O que fazer:
Copie o trecho do texto sobre memória corporal que vai de "RELAÇÃO MÃE-BEBÊ: A" até "saúde mental futuras.", incluindo esse final, e troque "laboratórios" por "pesquisas".

Texto para análise:
::::
A memória está nos olhos, na boca, nas vísceras
O psicanalista Joel Birman considera esta comprovação importante para que alguns psicanalistas percebam que, sem uma abordagem afetiva, que dê acesso à memória corporal, não há tratamento:
— Uma parcela significativa da psicanálise esqueceu que o psíquico é corporal. Foi por isso que as chamadas terapias corporais, como a bioenergética e as reichianas, ampliaram-se tanto em todo mundo, nas últimas décadas.
Birman diz que esta memória, que não está concentrada no cérebro, será mantida a vida inteira nos olhos, na boca, no abdômen, nos dedos:
— São as zonas erogenizáveis pela relação da mãe com o bebê. Nessa fase, o cérebro não tem ainda a mielinização das fibras nervosas e a memória se mantém no corpo. É por isso que o psicanalista precisa desenvolver uma linguagem afetiva, que chamo de linguagem das intensidades, para que ele tenha acesso a essa corporeidade.
Wilson Chebabi diz que o analista também deve trabalhar com seu corpo:
— Não tocando o paciente, mas como presença física e acompanhamento emocional de vivências que não foram registradas como lembranças, mas como ambiência.
Freud no laboratório
AÇÕES INCONSCIENTES: Freud constatou que o ser humano é movido por impulsos inconscientes, mas uma força repressora impediria que estas motivações se tornem conscientes. Quando essa repressão não funciona bem, poderiam ocorrer ataques histéricos, obsessões, fobias, pânico e surtos psicóticos. A função da psicanálise seria rastrear a origem dos sintomas neuróticos e retrabalhar tais associações mentais de modo a aniquilar o seu poder. Agora, neurocientistas comprovaram a existência de processos mentais inconscientes por meio de exames do cérebro em laboratório.
MEMÓRIA VISCERAL: Os neurocientistas comprovaram que as estruturas cerebrais essenciais para a formação de memória consciente não são funcionais durante os primeiros dois anos de vida. Isso explica o que Freud chamava de amnésia infantil ou recalque primário. Esta memória ficou retida no corpo e, por ser anterior à formação completa do cérebro, não é articulada mentalmente.
RELAÇÃO MÃE-BEBÊ: A neurociência comprovou em laboratórios que as experiências dos primeiros meses de vida entre mãe e bebê influenciam o padrão de conexões cerebrais de modo a moldar a nossa personalidade e a saúde mental futuras.
MEMÓRIA EMOCIONAL: Uma via neuronal sob o córtex consciente conecta a percepção presente com estruturas primitivas responsáveis pela geração de medo. Como essa via neuronal atravessa o hipocampo, acontecimentos presentes desencadeiam lembranças emocionalmente importantes, provocando sensações que parecem irracionais.
HOMEM-ANIMAL: Freud chocou ao pensar o homem como um animal de instintos primitivos, sexuais, infantis e às vezes agressivos. Hoje a neurociência classifica o ser humano como um animal que, como todos os mamíferos, tem quatro circuitos cerebrais instintivos: o de recompensa e busca (principio do prazer), regulado pelo neurotransmissor dopamina e envolvido com os quadros de compulsão e vício; o circuito de raiva e de agressões raivosas, não predatórias; de medo e ansiedade (agressão); e, por fim, o de pânico, circuito cerebral que comanda os impulsos maternais e as relações sociais.
::::
Linhas mostradas:

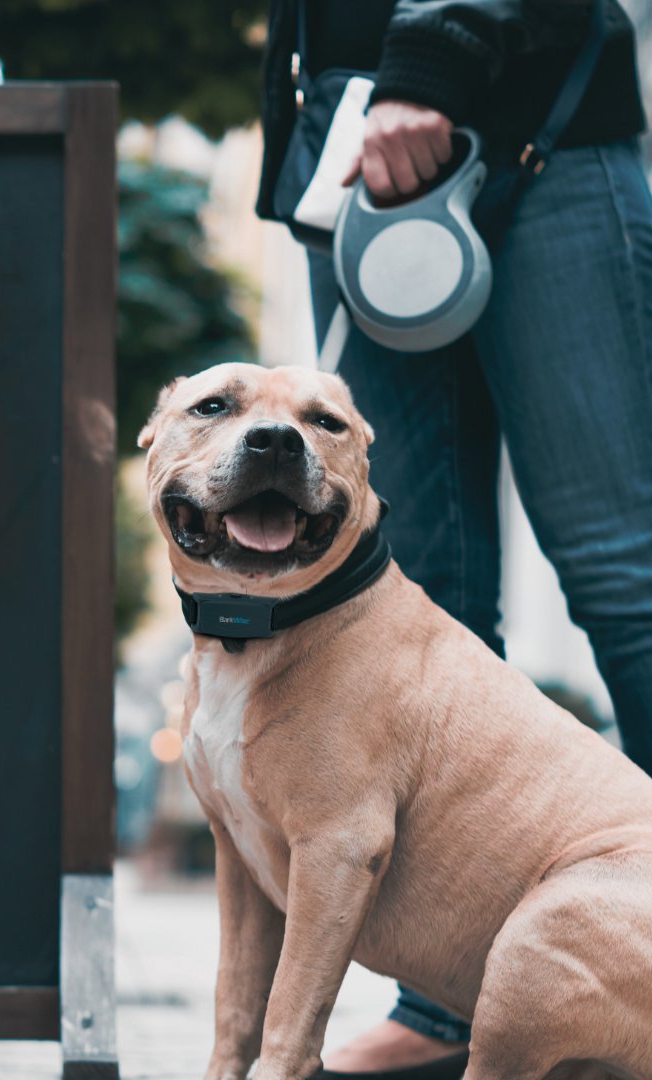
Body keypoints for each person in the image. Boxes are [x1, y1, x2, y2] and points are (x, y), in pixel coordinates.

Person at [256, 1, 652, 1076]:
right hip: (352, 145)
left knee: (624, 573)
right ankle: (449, 1005)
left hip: (533, 127)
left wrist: (431, 62)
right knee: (423, 597)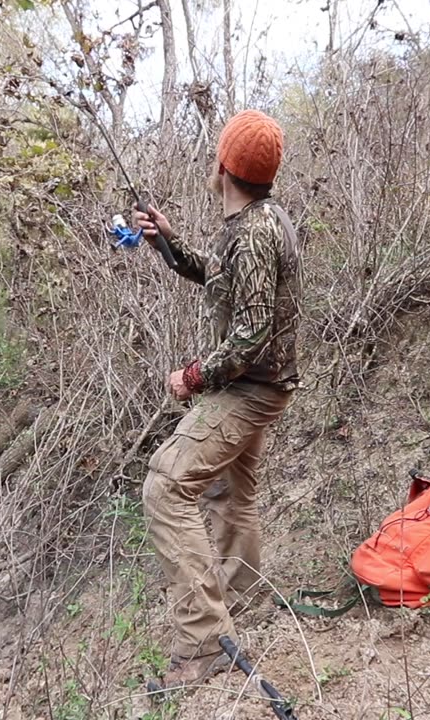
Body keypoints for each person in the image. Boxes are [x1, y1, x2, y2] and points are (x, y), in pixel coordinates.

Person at [131, 109, 302, 688]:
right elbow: (222, 278)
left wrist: (193, 377)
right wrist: (168, 244)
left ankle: (204, 645)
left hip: (248, 389)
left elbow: (251, 332)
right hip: (262, 385)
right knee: (233, 490)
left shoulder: (254, 233)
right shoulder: (260, 219)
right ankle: (240, 600)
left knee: (164, 483)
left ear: (224, 166)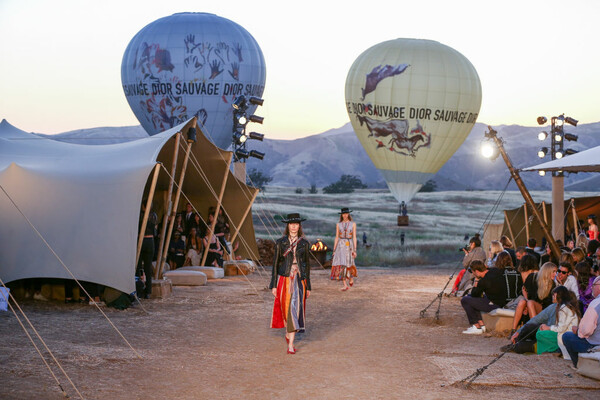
::::
Resposta:
RELAÇÃO MÃE-BEBÊ: A neurociência comprovou em pesquisas que as experiências dos primeiros meses de vida entre mãe e bebê influenciam o padrão de conexões cerebrais de modo a moldar a nossa personalidade e a saúde mental futuras.